* **Page**
Let’s take a closer look at the production process of artificial graphite anode materials. The raw material for artificial graphite anode material is needle cokes, made by processing coal tar, a byproduct in the steelmaking process. There is a pulverizing process to adjust the size of needle coke particles, a granulation process of mixing needle coke and pitch during the pulverizing process, and a preliminary carbonization process of carbonizing the raw material before graphitization to increase productivity. Afterward, the raw material is thermally treated at 3000 ℃ or higher to convert it into artificial graphite, and the artificial graphite surface is coated evenly with pitch. Then, after post-processing, such as de-iron, the product is packed, which completes the production of artificial graphite anode materials in Korea.

Graphitization, which heat treats needle coke, the raw material, at a high temperature of 3,000 ℃ or higher is the core process and the most important technology that determines the quality and performance of the anode. It is very important to optimize the process conditions according to the raw material type and amount, and POSCO Future M has proprietary graphitization process technology for this.

* **Supplied records**
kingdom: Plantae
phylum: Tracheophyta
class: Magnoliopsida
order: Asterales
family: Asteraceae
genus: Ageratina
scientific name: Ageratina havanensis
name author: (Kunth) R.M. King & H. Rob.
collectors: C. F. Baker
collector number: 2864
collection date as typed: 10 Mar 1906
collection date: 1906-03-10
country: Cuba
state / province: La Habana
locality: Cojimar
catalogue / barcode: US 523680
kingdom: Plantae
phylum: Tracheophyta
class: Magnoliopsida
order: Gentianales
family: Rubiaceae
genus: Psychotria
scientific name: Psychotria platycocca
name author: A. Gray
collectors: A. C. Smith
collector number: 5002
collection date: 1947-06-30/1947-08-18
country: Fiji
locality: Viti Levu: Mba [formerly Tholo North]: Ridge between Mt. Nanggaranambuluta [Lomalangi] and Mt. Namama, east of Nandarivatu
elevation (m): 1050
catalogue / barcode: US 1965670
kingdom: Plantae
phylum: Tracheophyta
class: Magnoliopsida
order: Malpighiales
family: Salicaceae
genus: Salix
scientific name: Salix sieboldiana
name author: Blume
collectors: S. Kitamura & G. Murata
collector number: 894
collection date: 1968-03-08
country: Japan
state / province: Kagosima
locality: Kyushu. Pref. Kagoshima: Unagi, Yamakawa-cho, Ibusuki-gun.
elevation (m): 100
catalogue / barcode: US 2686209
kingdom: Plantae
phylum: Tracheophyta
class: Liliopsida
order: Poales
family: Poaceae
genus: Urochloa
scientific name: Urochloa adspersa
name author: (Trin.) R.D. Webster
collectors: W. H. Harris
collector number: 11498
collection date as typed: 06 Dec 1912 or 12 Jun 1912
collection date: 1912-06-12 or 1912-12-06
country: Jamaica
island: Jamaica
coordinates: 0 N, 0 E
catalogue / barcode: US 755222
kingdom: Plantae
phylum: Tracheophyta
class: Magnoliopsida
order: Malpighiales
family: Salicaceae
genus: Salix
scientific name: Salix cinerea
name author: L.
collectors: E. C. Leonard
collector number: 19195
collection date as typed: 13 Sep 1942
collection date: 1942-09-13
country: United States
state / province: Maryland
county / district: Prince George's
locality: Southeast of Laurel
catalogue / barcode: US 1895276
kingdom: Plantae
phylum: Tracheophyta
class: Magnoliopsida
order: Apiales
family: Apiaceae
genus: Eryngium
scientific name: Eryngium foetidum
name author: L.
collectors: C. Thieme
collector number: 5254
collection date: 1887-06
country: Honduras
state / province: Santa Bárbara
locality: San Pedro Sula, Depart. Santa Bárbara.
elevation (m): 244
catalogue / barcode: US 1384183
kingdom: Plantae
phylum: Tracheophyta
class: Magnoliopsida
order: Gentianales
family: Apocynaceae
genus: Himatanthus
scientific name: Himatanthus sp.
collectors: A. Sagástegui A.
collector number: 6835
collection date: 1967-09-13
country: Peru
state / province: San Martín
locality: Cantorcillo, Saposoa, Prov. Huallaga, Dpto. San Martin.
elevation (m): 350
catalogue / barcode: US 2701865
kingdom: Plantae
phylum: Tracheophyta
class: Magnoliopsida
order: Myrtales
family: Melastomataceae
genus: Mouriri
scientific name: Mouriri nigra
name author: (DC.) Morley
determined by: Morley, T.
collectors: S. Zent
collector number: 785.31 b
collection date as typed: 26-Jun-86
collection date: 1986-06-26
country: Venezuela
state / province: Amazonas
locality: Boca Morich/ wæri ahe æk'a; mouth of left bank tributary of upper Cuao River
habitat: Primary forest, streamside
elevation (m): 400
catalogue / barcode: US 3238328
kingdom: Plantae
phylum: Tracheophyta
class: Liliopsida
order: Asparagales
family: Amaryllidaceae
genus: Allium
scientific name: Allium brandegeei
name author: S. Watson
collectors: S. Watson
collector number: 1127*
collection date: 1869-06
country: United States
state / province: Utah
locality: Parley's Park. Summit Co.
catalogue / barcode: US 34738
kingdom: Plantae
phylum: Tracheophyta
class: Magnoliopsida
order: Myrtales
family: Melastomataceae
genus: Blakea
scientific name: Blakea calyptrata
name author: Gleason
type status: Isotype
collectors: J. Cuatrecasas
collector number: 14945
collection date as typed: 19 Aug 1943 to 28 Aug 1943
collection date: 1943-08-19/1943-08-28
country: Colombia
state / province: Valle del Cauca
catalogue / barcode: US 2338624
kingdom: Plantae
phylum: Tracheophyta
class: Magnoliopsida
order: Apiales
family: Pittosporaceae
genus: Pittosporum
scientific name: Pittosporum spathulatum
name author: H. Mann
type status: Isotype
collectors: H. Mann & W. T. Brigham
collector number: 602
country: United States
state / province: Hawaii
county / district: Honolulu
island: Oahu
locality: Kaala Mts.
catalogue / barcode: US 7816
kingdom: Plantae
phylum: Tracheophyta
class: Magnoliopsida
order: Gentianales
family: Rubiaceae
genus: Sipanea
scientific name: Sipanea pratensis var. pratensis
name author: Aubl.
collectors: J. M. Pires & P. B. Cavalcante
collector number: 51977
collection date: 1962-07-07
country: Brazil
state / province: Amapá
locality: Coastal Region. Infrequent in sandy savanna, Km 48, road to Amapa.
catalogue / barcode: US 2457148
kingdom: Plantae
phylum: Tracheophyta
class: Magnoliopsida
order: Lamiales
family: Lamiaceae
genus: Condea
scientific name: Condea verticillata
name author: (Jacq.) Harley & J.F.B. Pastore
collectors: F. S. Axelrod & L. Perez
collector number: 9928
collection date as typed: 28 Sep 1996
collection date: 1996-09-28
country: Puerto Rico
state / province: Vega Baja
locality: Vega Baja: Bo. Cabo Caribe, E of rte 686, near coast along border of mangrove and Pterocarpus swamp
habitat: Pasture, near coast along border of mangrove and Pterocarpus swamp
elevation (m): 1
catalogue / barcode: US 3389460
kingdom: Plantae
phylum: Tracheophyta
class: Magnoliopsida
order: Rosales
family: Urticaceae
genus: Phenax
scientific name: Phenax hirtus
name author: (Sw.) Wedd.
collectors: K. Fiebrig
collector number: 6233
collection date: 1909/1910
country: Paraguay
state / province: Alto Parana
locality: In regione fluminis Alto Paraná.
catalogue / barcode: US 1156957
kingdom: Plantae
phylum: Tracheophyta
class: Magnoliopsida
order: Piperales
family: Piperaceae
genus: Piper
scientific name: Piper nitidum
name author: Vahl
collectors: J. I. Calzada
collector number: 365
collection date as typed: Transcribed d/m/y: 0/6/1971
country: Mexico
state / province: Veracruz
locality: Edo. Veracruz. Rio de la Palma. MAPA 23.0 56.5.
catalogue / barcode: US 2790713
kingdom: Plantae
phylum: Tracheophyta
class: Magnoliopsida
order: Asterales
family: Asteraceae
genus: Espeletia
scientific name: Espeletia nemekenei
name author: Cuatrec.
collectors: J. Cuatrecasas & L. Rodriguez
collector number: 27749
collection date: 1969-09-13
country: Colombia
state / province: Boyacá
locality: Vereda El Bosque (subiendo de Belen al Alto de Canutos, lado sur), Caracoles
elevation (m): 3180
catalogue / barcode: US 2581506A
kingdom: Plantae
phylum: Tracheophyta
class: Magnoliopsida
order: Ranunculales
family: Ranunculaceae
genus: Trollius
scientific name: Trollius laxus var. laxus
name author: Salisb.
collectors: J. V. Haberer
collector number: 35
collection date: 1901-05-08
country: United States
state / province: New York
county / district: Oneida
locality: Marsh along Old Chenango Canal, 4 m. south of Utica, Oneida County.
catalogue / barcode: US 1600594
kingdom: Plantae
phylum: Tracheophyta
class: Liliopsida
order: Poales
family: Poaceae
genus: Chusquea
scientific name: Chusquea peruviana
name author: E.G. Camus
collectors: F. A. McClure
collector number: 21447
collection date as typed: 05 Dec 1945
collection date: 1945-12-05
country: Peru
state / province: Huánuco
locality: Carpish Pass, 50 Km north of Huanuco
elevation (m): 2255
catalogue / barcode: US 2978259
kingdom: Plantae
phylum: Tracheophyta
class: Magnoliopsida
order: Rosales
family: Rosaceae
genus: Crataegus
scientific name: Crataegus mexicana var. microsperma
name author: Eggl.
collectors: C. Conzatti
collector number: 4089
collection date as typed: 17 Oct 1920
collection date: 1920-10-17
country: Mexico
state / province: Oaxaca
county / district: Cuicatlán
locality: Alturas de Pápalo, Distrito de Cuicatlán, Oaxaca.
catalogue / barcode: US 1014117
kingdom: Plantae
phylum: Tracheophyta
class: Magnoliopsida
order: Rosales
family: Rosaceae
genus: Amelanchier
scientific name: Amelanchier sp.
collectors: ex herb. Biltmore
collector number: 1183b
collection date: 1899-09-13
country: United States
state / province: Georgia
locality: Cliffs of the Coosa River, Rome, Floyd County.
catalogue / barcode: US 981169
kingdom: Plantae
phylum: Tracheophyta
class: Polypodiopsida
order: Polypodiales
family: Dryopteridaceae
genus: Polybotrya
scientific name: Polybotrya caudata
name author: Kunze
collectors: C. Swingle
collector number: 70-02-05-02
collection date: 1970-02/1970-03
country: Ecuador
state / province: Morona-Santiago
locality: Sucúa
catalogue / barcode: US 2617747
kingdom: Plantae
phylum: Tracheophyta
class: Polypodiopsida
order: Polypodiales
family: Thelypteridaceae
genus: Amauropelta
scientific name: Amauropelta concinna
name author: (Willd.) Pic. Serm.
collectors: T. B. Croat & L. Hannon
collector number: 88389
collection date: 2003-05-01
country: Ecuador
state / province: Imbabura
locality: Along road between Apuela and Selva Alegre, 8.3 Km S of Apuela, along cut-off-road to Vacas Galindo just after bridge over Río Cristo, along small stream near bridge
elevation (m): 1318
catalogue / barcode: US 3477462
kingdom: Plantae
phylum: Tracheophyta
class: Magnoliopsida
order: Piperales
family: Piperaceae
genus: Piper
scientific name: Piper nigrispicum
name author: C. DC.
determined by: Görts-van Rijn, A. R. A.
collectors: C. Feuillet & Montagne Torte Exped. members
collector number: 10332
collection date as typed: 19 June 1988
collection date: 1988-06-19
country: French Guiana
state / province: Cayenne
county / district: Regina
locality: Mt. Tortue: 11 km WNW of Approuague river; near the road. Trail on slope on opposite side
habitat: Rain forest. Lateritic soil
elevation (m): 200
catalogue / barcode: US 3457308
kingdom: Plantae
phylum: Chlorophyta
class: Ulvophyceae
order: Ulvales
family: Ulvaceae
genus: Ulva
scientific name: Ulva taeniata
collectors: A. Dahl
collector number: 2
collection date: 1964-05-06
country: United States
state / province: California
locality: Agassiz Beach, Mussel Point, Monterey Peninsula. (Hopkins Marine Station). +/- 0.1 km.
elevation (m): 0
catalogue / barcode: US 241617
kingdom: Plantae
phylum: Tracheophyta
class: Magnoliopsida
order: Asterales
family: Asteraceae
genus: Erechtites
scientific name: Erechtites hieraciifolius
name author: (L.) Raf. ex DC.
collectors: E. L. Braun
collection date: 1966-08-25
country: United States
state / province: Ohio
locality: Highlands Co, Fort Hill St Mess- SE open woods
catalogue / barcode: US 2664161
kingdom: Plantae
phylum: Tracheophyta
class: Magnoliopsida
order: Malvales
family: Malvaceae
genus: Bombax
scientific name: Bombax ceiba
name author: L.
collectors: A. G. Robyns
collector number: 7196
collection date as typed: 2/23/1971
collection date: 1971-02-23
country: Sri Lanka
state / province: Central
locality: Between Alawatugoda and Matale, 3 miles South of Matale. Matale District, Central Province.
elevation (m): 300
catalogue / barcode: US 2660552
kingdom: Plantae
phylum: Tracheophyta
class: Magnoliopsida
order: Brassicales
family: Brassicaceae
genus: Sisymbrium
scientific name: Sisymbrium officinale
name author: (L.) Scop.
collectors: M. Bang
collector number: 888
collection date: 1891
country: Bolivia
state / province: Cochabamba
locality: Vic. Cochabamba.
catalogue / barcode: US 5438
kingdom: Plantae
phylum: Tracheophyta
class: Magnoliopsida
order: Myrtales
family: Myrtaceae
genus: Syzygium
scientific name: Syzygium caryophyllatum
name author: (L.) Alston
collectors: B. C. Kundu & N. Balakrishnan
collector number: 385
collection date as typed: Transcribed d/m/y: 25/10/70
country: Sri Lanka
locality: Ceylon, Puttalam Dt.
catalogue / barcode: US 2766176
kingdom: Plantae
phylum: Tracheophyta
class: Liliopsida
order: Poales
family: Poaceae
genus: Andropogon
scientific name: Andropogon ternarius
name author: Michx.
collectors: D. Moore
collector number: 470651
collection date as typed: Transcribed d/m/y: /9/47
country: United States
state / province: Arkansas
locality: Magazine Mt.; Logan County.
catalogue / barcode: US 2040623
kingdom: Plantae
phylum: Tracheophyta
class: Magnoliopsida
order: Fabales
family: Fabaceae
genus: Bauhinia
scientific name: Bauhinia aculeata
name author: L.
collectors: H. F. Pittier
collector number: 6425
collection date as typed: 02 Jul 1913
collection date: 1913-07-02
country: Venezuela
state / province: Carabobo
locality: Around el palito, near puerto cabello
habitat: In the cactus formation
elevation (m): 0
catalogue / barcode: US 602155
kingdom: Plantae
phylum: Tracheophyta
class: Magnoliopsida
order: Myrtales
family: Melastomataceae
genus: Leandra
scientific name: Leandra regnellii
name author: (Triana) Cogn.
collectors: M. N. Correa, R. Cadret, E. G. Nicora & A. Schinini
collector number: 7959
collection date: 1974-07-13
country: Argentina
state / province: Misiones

* **What you need to do**
a - Decide whether each statement agrees with the text on artificial graphite anodes. Answer yes or no, and quote the deciding words of the text.
(i) Needle coke comes from processing coal tar produced as a byproduct of steelmaking.
(ii) Preliminary carbonization is carried out to raise productivity.
(iii) Graphitization heats the needle coke to about 1,000 ℃.
b - According to the text on artificial graphite anodes, which process is the core process that determines the anode's quality and performance?
You won't need the lines.

* **Written answers**
a -
(i) Yes: "made by processing coal tar, a byproduct in the steelmaking process"
(ii) Yes: "a preliminary carbonization process of carbonizing the raw material before graphitization to increase productivity"
(iii) No: "at a high temperature of 3,000 ℃ or higher"

b - Graphitization, the heat treatment of needle coke at 3,000 ℃ or higher.